EXERCISE
Repeat the listing below exactly from the line with "focal_mm: 16" through its last line. Skip every picture.

○ ○ ○ ○

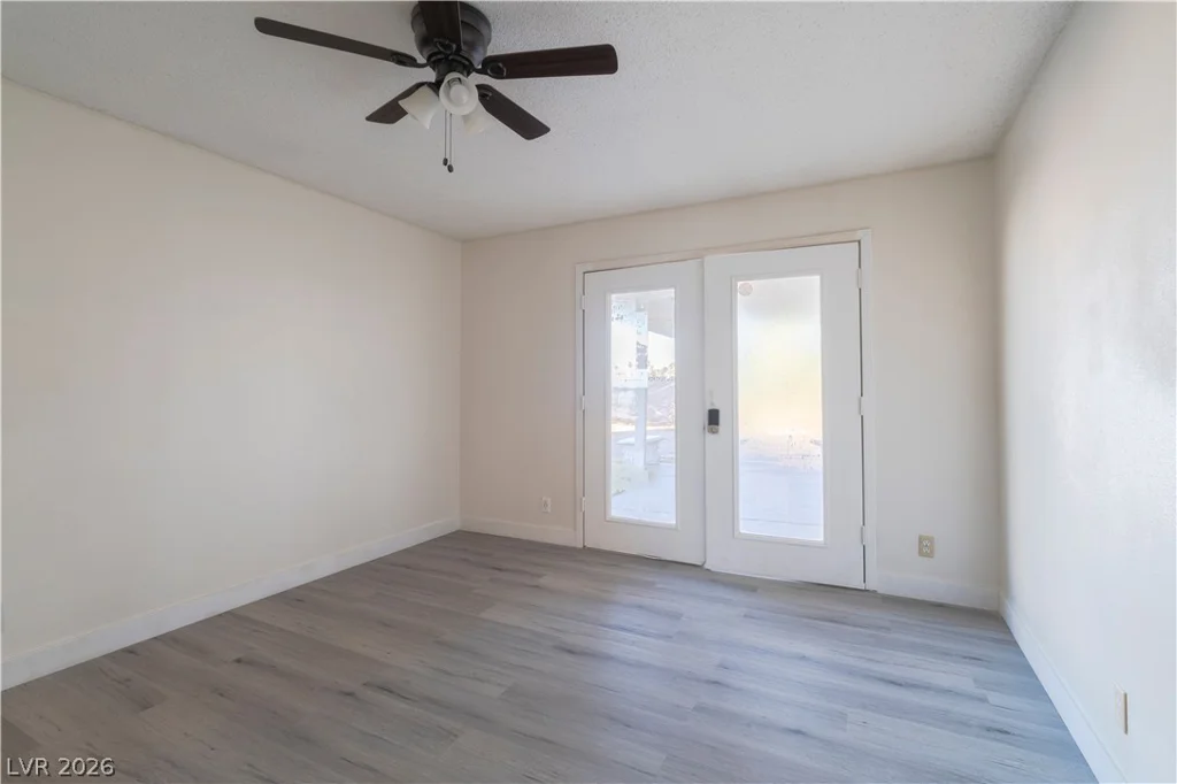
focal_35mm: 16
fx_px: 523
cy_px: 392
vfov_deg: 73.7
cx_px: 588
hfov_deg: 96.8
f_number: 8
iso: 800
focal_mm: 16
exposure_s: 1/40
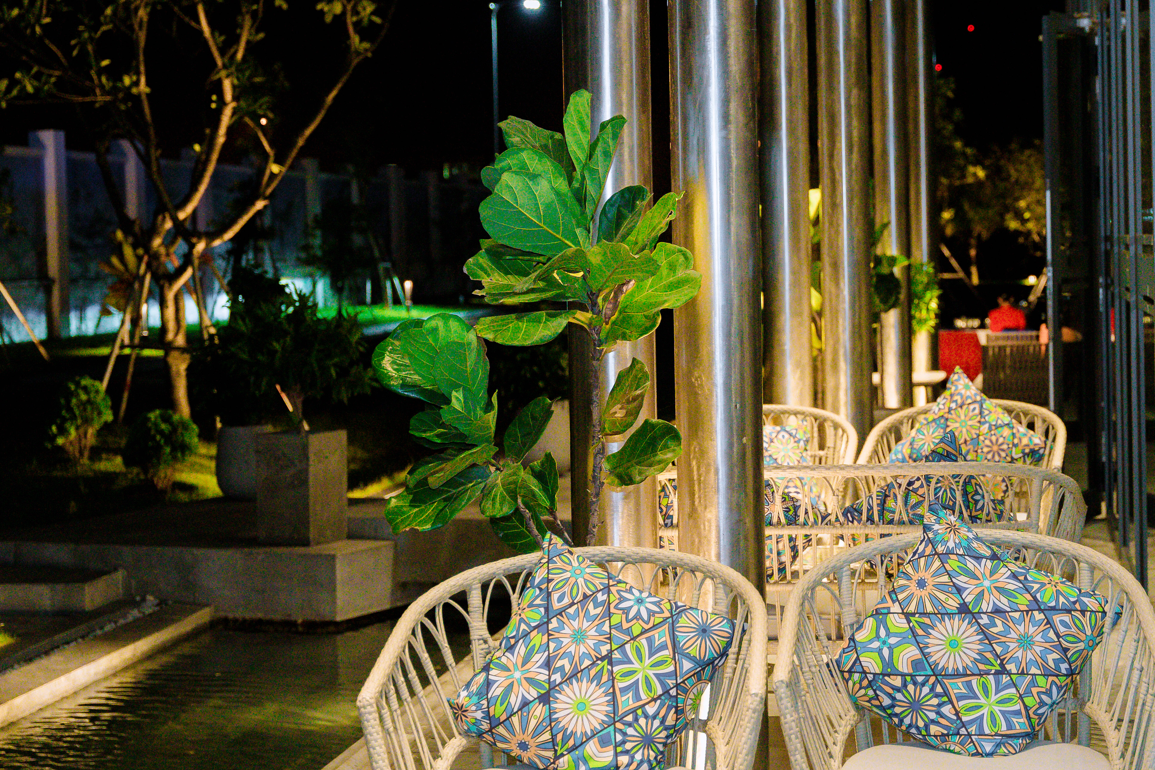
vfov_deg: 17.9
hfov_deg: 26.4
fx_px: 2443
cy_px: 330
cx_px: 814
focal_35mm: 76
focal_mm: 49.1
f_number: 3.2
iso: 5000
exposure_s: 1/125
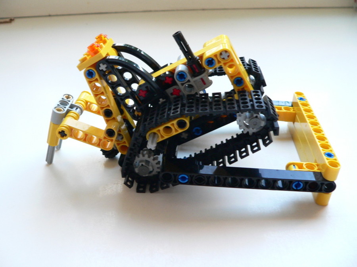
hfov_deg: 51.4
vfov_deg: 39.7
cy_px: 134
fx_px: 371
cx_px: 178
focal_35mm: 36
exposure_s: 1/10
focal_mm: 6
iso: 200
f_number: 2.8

○ ○ ○ ○

REPLY TO THE EXERCISE
focal_mm: 16
exposure_s: 1/40
vfov_deg: 17.9
hfov_deg: 26.4
fx_px: 2443
cy_px: 330
cx_px: 814
focal_35mm: 76
focal_mm: 49.1
f_number: 3.2
iso: 5000
exposure_s: 1/125
hfov_deg: 51.4
vfov_deg: 39.7
cy_px: 134
fx_px: 371
cx_px: 178
focal_35mm: 36
exposure_s: 1/10
focal_mm: 6
iso: 200
f_number: 2.8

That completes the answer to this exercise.